ACMTF-R: supervised multi-omics data integration uncovering shared and distinct outcome-associated variation
Listed in
This article is not in any list yet, why not save it to one of your lists.Abstract
The rapid growth of high-dimensional biological data has necessitated advanced data fusion techniques to integrate and interpret complex multi-omics and longitudinal datasets. Advanced Coupled Matrix and Tensor Factorization (ACMTF) has emerged as a powerful framework for uncovering common, local, and distinct sources of variation across datasets. However, ACMTF lacks the ability to model variation linked to a dependent variable, limiting its applicability to studies investigating biological phenotypes. N-way Partial Least Squares (NPLS) is a supervised method that identifies variation in relation to a dependent variable but lacks the ability to identify common, local and distinct sources of variation across multiple datasets. To bridge the gap between data exploration and prediction, we introduce ACMTF-Regression (ACMTF-R), an extension of ACMTF that incorporates a regression term, allowing for the simultaneous decomposition of multi-way data while explicitly capturing variation associated with an outcome variable.

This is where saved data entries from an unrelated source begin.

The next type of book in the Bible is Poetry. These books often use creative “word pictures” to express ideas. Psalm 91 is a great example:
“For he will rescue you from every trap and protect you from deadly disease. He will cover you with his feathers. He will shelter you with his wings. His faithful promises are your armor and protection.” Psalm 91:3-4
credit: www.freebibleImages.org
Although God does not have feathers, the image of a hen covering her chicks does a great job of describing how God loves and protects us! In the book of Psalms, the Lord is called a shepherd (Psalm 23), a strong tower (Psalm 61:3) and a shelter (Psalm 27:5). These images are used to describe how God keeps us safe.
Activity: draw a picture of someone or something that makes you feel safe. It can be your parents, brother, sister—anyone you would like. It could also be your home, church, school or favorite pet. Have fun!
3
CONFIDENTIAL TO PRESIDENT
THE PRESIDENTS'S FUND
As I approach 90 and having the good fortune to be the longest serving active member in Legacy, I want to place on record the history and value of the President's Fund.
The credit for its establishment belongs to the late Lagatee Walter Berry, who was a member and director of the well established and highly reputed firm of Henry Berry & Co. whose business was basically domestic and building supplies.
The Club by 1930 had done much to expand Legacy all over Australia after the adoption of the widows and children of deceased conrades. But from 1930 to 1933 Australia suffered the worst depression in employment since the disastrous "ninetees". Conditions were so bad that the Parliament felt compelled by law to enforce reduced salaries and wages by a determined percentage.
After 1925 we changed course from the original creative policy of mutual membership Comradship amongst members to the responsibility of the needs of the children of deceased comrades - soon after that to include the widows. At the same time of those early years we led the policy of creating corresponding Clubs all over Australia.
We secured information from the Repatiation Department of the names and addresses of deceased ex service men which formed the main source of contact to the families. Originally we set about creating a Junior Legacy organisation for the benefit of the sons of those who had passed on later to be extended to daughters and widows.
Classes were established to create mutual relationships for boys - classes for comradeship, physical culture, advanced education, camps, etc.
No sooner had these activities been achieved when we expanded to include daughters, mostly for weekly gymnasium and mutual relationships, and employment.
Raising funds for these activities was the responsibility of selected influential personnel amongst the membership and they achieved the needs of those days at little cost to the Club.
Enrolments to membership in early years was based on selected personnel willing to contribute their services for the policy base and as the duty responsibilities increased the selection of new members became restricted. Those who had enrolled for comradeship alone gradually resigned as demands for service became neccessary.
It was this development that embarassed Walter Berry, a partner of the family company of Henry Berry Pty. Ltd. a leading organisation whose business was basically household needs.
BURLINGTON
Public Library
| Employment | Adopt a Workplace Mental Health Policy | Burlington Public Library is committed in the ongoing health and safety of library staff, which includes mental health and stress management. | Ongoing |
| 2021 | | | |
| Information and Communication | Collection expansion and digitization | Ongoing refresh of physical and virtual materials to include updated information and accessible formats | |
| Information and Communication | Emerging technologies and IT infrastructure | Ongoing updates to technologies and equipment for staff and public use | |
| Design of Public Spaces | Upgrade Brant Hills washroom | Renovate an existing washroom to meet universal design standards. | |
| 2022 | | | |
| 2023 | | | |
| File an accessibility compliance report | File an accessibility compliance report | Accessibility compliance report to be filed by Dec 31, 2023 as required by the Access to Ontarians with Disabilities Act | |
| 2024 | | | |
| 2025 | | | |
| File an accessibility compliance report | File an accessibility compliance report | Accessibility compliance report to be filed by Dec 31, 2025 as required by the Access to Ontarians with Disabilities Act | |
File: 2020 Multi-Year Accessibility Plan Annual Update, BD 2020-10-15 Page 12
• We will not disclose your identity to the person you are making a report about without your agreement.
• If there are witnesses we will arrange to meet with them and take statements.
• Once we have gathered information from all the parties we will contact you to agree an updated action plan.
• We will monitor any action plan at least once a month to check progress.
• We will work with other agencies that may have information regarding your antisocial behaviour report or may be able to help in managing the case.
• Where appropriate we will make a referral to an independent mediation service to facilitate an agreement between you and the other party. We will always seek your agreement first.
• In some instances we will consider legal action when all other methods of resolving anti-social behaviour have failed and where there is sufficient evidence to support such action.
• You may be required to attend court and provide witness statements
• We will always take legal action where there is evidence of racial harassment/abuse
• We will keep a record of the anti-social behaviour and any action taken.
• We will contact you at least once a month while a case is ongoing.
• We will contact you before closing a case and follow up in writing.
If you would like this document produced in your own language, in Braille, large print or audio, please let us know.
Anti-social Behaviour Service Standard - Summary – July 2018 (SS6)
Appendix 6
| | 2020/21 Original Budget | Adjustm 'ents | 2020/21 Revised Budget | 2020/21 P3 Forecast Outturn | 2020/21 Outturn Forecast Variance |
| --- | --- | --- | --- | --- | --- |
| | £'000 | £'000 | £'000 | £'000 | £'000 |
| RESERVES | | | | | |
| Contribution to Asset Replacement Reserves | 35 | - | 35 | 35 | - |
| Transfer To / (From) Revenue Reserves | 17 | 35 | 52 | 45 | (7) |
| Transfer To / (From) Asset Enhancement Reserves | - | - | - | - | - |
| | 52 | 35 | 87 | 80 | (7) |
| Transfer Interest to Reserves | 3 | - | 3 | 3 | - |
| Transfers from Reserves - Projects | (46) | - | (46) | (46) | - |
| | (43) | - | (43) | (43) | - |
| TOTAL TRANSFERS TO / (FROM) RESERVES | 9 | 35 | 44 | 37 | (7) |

We present a detailed mathematical formulation of ACMTF-R, including its optimisation algorithm and implementation. Through extensive simulations, we systematically evaluate its ability to recover a small y - related component shared between multiple blocks, its robustness to noise, and the impact of the tuning parameter ( π ) which controls the balance between data exploration and outcome prediction. Our results demonstrate that ACMTF-R can robustly identify the y -related component, correctly identifying outcome-associated shared and distinct variation, distinguishing it from existing approaches such as N-way Partial Least Squares and ACMTF.
To validate its applicability in a real-world setting, we apply ACMTF-R to a multi-omics dataset integrating human milk microbiome, human milk metabolome, and infant faecal microbiome data, investigating how maternal pre-pregnancy BMI affects microbial and metabolic signatures. ACMTF-R successfully identifies novel mother-infant relationships associated with maternal pre-pregnancy BMI, underscoring its utility in multi-omics research. Our findings establish ACMTF-R as a versatile tool for multi-way data fusion, offering new insights into complex biological systems by integrating common, local, and distinct variation in the context of a dependent variable.